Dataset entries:
^^^^^^^^
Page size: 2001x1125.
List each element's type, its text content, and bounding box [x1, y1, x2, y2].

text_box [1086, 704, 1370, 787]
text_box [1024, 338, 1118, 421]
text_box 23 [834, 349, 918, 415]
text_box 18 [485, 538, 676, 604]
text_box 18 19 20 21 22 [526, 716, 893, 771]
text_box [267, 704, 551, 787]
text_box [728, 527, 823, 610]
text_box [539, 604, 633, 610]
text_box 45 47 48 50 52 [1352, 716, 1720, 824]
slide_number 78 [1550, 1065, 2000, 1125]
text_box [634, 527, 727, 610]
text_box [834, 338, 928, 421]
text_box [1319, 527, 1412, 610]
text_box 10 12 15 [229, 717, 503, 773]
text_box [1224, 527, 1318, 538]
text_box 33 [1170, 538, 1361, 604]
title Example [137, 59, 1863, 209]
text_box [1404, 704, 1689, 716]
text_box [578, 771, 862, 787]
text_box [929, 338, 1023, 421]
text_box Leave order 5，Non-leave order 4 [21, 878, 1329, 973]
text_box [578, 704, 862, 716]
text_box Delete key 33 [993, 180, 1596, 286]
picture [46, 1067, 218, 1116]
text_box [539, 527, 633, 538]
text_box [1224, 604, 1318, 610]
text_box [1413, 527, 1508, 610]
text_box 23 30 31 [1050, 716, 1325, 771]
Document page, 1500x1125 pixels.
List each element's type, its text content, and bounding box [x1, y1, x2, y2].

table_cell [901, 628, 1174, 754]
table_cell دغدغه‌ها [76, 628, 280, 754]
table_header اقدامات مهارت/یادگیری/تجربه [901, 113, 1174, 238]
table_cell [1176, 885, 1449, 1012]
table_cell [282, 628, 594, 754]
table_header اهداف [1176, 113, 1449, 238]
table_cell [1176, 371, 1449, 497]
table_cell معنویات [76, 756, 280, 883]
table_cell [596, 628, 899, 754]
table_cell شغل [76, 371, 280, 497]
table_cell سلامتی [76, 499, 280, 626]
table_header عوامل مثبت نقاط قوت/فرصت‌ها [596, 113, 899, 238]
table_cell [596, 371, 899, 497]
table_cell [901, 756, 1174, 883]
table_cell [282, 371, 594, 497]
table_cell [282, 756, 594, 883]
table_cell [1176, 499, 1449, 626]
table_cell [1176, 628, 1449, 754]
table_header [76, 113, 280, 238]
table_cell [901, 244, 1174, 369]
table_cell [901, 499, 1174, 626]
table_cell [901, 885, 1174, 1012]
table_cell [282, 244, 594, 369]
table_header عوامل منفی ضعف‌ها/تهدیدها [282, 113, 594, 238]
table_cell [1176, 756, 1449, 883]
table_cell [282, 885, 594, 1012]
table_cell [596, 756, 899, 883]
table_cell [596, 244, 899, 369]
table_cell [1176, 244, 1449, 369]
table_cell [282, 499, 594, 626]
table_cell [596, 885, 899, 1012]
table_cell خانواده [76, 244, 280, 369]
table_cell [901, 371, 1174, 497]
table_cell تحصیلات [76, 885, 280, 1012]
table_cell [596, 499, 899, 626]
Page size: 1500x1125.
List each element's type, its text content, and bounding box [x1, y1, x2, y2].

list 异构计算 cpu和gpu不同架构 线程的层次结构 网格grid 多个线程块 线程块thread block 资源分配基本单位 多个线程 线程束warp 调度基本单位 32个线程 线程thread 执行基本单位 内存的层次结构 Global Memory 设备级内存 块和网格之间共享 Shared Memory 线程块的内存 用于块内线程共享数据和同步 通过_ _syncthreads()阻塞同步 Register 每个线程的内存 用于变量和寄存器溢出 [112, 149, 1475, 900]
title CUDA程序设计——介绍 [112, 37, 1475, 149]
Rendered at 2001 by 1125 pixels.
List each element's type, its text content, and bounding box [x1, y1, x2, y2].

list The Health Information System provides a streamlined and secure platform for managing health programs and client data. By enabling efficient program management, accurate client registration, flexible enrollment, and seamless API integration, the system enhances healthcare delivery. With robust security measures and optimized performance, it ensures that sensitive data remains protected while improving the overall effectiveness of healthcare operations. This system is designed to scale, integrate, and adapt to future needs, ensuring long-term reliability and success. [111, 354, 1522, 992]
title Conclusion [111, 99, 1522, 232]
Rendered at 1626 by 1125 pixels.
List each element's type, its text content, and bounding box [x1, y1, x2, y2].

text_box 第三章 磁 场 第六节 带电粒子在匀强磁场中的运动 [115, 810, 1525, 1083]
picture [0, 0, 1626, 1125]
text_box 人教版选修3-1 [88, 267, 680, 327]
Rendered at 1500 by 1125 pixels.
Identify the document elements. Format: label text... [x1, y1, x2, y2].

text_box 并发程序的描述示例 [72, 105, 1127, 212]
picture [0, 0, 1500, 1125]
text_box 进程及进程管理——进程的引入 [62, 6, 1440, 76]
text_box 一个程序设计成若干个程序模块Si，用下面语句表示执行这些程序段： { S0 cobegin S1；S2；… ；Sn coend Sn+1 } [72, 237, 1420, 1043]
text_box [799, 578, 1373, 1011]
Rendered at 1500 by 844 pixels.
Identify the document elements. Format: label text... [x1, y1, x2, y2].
^^^^^^^^
* **TASK OBJECTIVE**: Could you write out all the data exactly as it is given?

* **ANSWER SECTION**:
Page size: 2001x1125.
List each element's type, its text content, and bounding box [x1, y1, x2, y2].

text_box [1086, 704, 1370, 787]
text_box [1024, 338, 1118, 421]
text_box 23 [834, 349, 918, 415]
text_box 18 [485, 538, 676, 604]
text_box 18 19 20 21 22 [526, 716, 893, 771]
text_box [267, 704, 551, 787]
text_box [728, 527, 823, 610]
text_box [539, 604, 633, 610]
text_box 45 47 48 50 52 [1352, 716, 1720, 824]
slide_number 78 [1550, 1065, 2000, 1125]
text_box [634, 527, 727, 610]
text_box [834, 338, 928, 421]
text_box [1319, 527, 1412, 610]
text_box 10 12 15 [229, 717, 503, 773]
text_box [1224, 527, 1318, 538]
text_box 33 [1170, 538, 1361, 604]
title Example [137, 59, 1863, 209]
text_box [1404, 704, 1689, 716]
text_box [578, 771, 862, 787]
text_box [929, 338, 1023, 421]
text_box Leave order 5，Non-leave order 4 [21, 878, 1329, 973]
text_box [578, 704, 862, 716]
text_box Delete key 33 [993, 180, 1596, 286]
picture [46, 1067, 218, 1116]
text_box [539, 527, 633, 538]
text_box [1224, 604, 1318, 610]
text_box [1413, 527, 1508, 610]
text_box 23 30 31 [1050, 716, 1325, 771]
Document page, 1500x1125 pixels.
List each element's type, its text content, and bounding box [x1, y1, x2, y2].

table_cell [901, 628, 1174, 754]
table_cell دغدغه‌ها [76, 628, 280, 754]
table_header اقدامات مهارت/یادگیری/تجربه [901, 113, 1174, 238]
table_cell [1176, 885, 1449, 1012]
table_cell [282, 628, 594, 754]
table_header اهداف [1176, 113, 1449, 238]
table_cell [1176, 371, 1449, 497]
table_cell معنویات [76, 756, 280, 883]
table_cell [596, 628, 899, 754]
table_cell شغل [76, 371, 280, 497]
table_cell سلامتی [76, 499, 280, 626]
table_header عوامل مثبت نقاط قوت/فرصت‌ها [596, 113, 899, 238]
table_cell [596, 371, 899, 497]
table_cell [901, 756, 1174, 883]
table_cell [282, 371, 594, 497]
table_cell [282, 756, 594, 883]
table_cell [1176, 499, 1449, 626]
table_cell [1176, 628, 1449, 754]
table_header [76, 113, 280, 238]
table_cell [901, 244, 1174, 369]
table_cell [901, 499, 1174, 626]
table_cell [901, 885, 1174, 1012]
table_cell [282, 244, 594, 369]
table_header عوامل منفی ضعف‌ها/تهدیدها [282, 113, 594, 238]
table_cell [1176, 756, 1449, 883]
table_cell [282, 885, 594, 1012]
table_cell [596, 756, 899, 883]
table_cell [596, 244, 899, 369]
table_cell [1176, 244, 1449, 369]
table_cell [282, 499, 594, 626]
table_cell [596, 885, 899, 1012]
table_cell خانواده [76, 244, 280, 369]
table_cell [901, 371, 1174, 497]
table_cell تحصیلات [76, 885, 280, 1012]
table_cell [596, 499, 899, 626]
Page size: 1500x1125.
List each element's type, its text content, and bounding box [x1, y1, x2, y2].

list 异构计算 cpu和gpu不同架构 线程的层次结构 网格grid 多个线程块 线程块thread block 资源分配基本单位 多个线程 线程束warp 调度基本单位 32个线程 线程thread 执行基本单位 内存的层次结构 Global Memory 设备级内存 块和网格之间共享 Shared Memory 线程块的内存 用于块内线程共享数据和同步 通过_ _syncthreads()阻塞同步 Register 每个线程的内存 用于变量和寄存器溢出 [112, 149, 1475, 900]
title CUDA程序设计——介绍 [112, 37, 1475, 149]
Rendered at 2001 by 1125 pixels.
List each element's type, its text content, and bounding box [x1, y1, x2, y2].

list The Health Information System provides a streamlined and secure platform for managing health programs and client data. By enabling efficient program management, accurate client registration, flexible enrollment, and seamless API integration, the system enhances healthcare delivery. With robust security measures and optimized performance, it ensures that sensitive data remains protected while improving the overall effectiveness of healthcare operations. This system is designed to scale, integrate, and adapt to future needs, ensuring long-term reliability and success. [111, 354, 1522, 992]
title Conclusion [111, 99, 1522, 232]
Rendered at 1626 by 1125 pixels.
List each element's type, its text content, and bounding box [x1, y1, x2, y2].

text_box 第三章 磁 场 第六节 带电粒子在匀强磁场中的运动 [115, 810, 1525, 1083]
picture [0, 0, 1626, 1125]
text_box 人教版选修3-1 [88, 267, 680, 327]
Rendered at 1500 by 1125 pixels.
Identify the document elements. Format: label text... [x1, y1, x2, y2].

text_box 并发程序的描述示例 [72, 105, 1127, 212]
picture [0, 0, 1500, 1125]
text_box 进程及进程管理——进程的引入 [62, 6, 1440, 76]
text_box 一个程序设计成若干个程序模块Si，用下面语句表示执行这些程序段： { S0 cobegin S1；S2；… ；Sn coend Sn+1 } [72, 237, 1420, 1043]
text_box [799, 578, 1373, 1011]
Rendered at 1500 by 844 pixels.
Identify the document elements. Format: label text... [x1, y1, x2, y2].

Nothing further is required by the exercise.